Hi, Team Naaman. Our little Cheeky is chugging along maintenance. No ER visits since that pulled NG tube on 7/3. We have been busy with appointments (more on those) and a hefty load of home chemo, not to mention he still needs continuous feeds. Nonetheless, we feel weird not having been to Smilow this week. His next visit is Thursday for a counts check. Believe it or not, Naaman is asking for specific friends and staff by name, and even hurled himself on the floor screaming “CLINIC!” when I told him we weren’t going until next week. Smilow family, know you are loved.

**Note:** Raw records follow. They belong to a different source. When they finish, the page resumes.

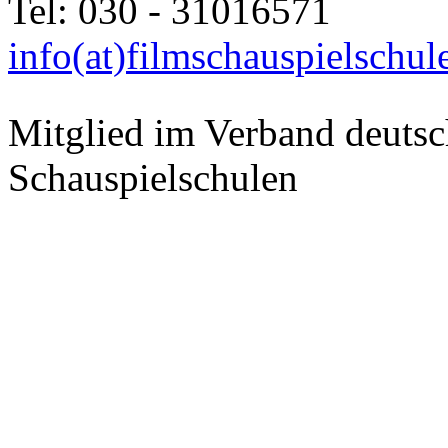
Tel: 030 - 31016571
info(at)filmschauspielschul
Mitglied im Verband deutsc
Schauspielschulen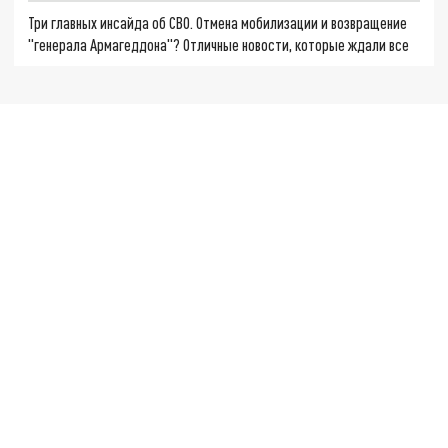
Три главных инсайда об СВО. Отмена мобилизации и возвращение
"генерала Армагеддона"? Отличные новости, которые ждали все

The other appointments. Naaman was referred for a Birth to Three evaluation to be sure his development is on schedule. He was evaluated back in the fall, and everything was at least average range, and this eval showed the same great trends in development, with the exception of his set-backs in eating. We had an Individual Family Service Plan (IFSP) meeting and decided on consultative services to help Naaman out. Truthfully, the OT and SLP already think we are doing all we can to help him get back to normal eating, and like most things, we just have to ride the wave of his nausea. Still, a little consultation never hurt, and hopefully some good ideas will come up. In addition, Naaman was referred for OT/PT evaluations at Yale New Haven outpatient. As far as OT, he is on target, again with the exception of feeding, but no direct services were recommended right now. He will however need PT to work on weakness on the right side and for the tightness in his ankles, a common side effect of his chemo drugs.
Lots of chemo meds at home, lots of work to keep the moods in check, lots of missed summer events, and being hooked up to a feeding pump all day isn’t awesome. Still, all things considered, Naaman is doing well at home and we hope to keep it that way. Be well, Team Naaman, and don’t forget your sunscreen out there!